Black, and co-writer Anthony Bagarozzi, throw a lot into this pop cultural melting pot, and stir it into an infectious brew that will have you as drunk and giddy as Gosling's sozzled dick. The '70s setting may seem like a gimmick, but it's more than an excuse for a great soundtrack here. It allows Black to deliver a proper old school detective movie, one that would be burdened with technology if set in contemporary times. Who wants to watch detectives googling their way through an investigation when you can follow them as they crash porn parties and traverse a fetishised 1977 Los Angeles decked out in billboards for Jaws 2 and Airport '77?

Black goes so deep into '70s pop culture that some of the references are likely to leave anyone born later than 1980 scratching their heads. For example, there's much talk of a killer nicknamed John Boy, and when a character appears with a Richard Thomas-esque mole on his face it creates immediate suspense for anyone over the age of 40, but will the scene work for younger viewers lacking that cultural touchstone? I doubt it. This presumption that he's making a movie for hardcore pop culture buffs is the only real criticism I have of Black's film.

There's a lot to praise, and not just the dialogue, which is as whip-smart and witty as you'd expect from Black ("Don't take the Lord's name in vain!" "I didn't; I found it quite useful!"). Black pulls off some wonderful narrative tricks here, of the type that would turn Tarantino green with jealousy.

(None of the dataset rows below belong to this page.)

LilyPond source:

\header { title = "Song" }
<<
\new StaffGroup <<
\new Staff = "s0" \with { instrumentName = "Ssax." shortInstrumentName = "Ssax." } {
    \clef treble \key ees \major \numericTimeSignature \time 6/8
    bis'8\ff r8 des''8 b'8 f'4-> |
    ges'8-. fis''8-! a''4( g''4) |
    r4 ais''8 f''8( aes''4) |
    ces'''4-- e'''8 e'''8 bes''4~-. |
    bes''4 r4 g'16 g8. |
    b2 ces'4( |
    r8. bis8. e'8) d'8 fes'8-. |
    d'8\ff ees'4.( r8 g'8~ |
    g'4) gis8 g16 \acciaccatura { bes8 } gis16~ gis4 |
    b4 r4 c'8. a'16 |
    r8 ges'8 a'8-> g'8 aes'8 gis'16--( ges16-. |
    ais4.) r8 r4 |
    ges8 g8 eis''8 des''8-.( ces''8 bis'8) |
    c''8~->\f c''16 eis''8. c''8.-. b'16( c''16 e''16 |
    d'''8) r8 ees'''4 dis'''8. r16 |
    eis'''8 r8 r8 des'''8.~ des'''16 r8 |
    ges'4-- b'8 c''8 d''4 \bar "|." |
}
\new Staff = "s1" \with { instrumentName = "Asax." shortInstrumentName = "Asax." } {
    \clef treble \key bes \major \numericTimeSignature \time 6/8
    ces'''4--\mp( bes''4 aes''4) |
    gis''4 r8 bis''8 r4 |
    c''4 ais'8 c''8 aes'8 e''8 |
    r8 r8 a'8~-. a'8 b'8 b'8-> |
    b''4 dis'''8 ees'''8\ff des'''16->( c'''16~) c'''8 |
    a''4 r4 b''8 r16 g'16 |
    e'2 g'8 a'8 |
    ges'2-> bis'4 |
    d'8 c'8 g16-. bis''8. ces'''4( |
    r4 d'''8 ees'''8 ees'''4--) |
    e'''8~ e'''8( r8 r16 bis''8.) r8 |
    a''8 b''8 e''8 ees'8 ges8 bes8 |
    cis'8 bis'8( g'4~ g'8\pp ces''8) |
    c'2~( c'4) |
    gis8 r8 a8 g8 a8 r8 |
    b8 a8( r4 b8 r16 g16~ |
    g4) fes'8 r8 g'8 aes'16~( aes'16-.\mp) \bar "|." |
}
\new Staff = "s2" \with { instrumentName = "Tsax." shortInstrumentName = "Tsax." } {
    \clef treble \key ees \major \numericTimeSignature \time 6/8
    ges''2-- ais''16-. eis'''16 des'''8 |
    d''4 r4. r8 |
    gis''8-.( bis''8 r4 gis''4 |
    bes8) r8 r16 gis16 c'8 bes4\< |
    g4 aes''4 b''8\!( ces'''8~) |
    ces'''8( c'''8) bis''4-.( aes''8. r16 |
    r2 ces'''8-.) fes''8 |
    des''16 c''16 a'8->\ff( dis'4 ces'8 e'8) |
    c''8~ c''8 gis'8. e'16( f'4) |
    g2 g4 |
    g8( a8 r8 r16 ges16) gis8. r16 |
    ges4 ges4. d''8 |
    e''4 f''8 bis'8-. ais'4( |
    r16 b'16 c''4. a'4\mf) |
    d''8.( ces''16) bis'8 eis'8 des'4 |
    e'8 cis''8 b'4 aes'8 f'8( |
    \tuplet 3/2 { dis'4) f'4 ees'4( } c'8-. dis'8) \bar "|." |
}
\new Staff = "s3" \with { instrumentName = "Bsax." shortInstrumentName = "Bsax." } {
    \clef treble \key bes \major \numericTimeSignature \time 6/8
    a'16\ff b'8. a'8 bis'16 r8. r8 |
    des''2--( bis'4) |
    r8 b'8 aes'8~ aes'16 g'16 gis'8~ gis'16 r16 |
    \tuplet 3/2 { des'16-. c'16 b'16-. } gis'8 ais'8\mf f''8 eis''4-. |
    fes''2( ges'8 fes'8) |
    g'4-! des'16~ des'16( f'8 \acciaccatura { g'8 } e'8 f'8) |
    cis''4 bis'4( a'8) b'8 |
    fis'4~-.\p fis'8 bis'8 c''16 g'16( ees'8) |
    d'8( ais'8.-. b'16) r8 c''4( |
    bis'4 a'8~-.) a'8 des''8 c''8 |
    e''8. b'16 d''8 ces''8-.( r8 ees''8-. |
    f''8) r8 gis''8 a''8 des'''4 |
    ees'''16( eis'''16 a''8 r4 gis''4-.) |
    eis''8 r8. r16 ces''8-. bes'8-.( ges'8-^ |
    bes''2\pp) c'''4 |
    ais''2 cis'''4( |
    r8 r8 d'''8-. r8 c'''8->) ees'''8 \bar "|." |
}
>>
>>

There's a dream sequence that initially seems jarringly out of place, only for it pay off later in a manner that will have anyone who respects the art of storytelling applauding with admiration.


Crowe and Gosling are every bit as enjoyable together as Mel Gibson and Danny Glover, and Val Kilmer and Robert Downey Jr. Gosling proves a comic natural in a role somewhere between Lou Costello and Shaggy, a long way from the silent loners of his Refn collaborations. As a man of violence questioning his ways, Crowe gets the chance for some meditation on his own past as a brawler, while fellow Antipodean Rice is a revelation - we'll be seeing a lot more of this young lady. However, the strength of the central trio highlights a lack of quality among the supporting characters. The movie could have used a more enigmatic villain than Kim Basinger's one-note crooked justice department official. Beau Knapp initially seems set to be this film's riff on Mark Rydell's ultra-menacing Long Goodbye antagonist, only to disappear early on. It's nice to see genre fave Keith David in a key role as a heavy though.

But The Nice Guys isn't really about its bad guys. It's about its good guys, who aren't really good guys at all. But they are good company, which isn't something you can say about the protagonists of most modern Hollywood movies.